However, I’m not sure the value in antigen testing? Sure, when you’re traveling or have to into a higher risk situation.

But Singapore decided to freely give out antigen tests and what happened was people who tested positive showed up at the ER. And the antigen tests weren’t reliable, so PCR had to confirm. And they have a high vaccination rate so after all that testing the answer was “go home and if you get really sick, come back”.

It finally dawned on them that could just be the message anyways - if you don’t feel bad, don’t worry. If you do, you can test but don’t seek medical care unless you have severe symptoms.

1 comments

The value of cheap, ubiquitous antigen testing is that you can be pretty sure that you don't have the virus, which allows scared people to have some sense of control. Even though these tests have a high false-positive rate, it's pretty unlikely that you'll test negative on multiple independent tests, so the cheap and ubiquitous part is important. Scared people can fixate their fear on a metric that actually correlates with transmission. Negative test? No need to freak out about going to the store.

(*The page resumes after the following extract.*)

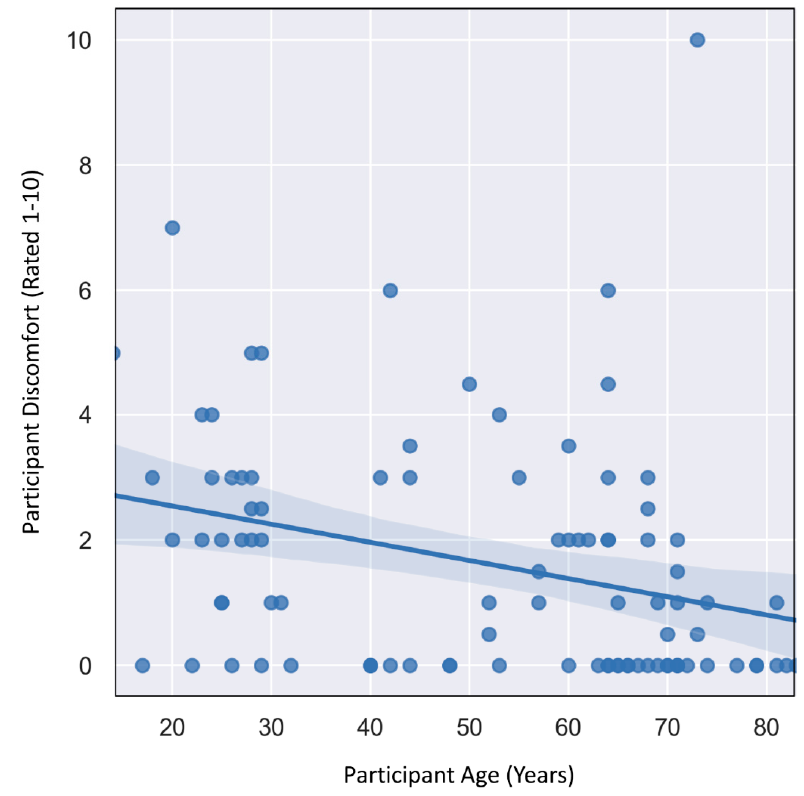
Figure 2. Plot showing patient discomfort regressed on age (R 2 = − 0.3). Table 1. Discomfort values by procedure type.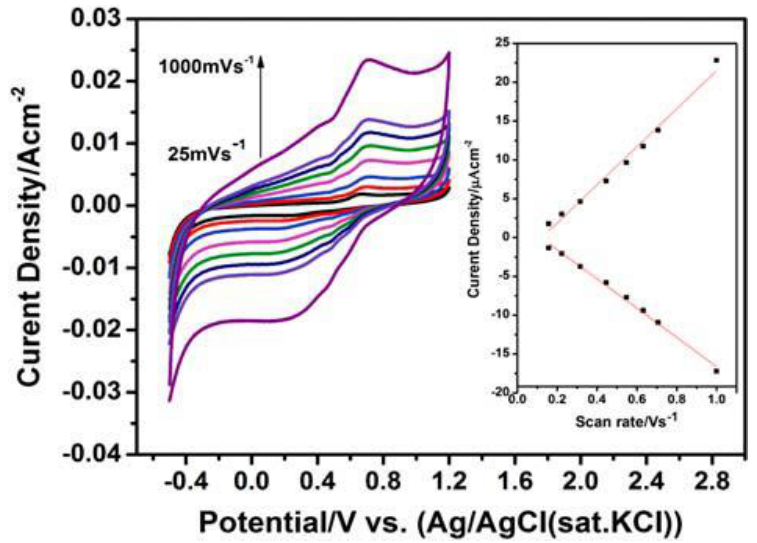
Figure 10. Cyclic voltammetric (CV) curves of 0.1 mM oleuropein (OL) on a TiO-rGO electrode at different scan rates from 25 to 1000 mV s −1 . Taken from Yazar et al. [195].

That said, your point is well-taken that people can be idiots about testing positive. We do need to get over this fear and accept that the virus is endemic, and that vaccines work to prevent serious illness. We're now talking about miniscule risks that we would have rightfully shrugged off in any previous year, but folks have been terrorized, and they're desperately looking for control. Any tool that can calm that fear is a good tool.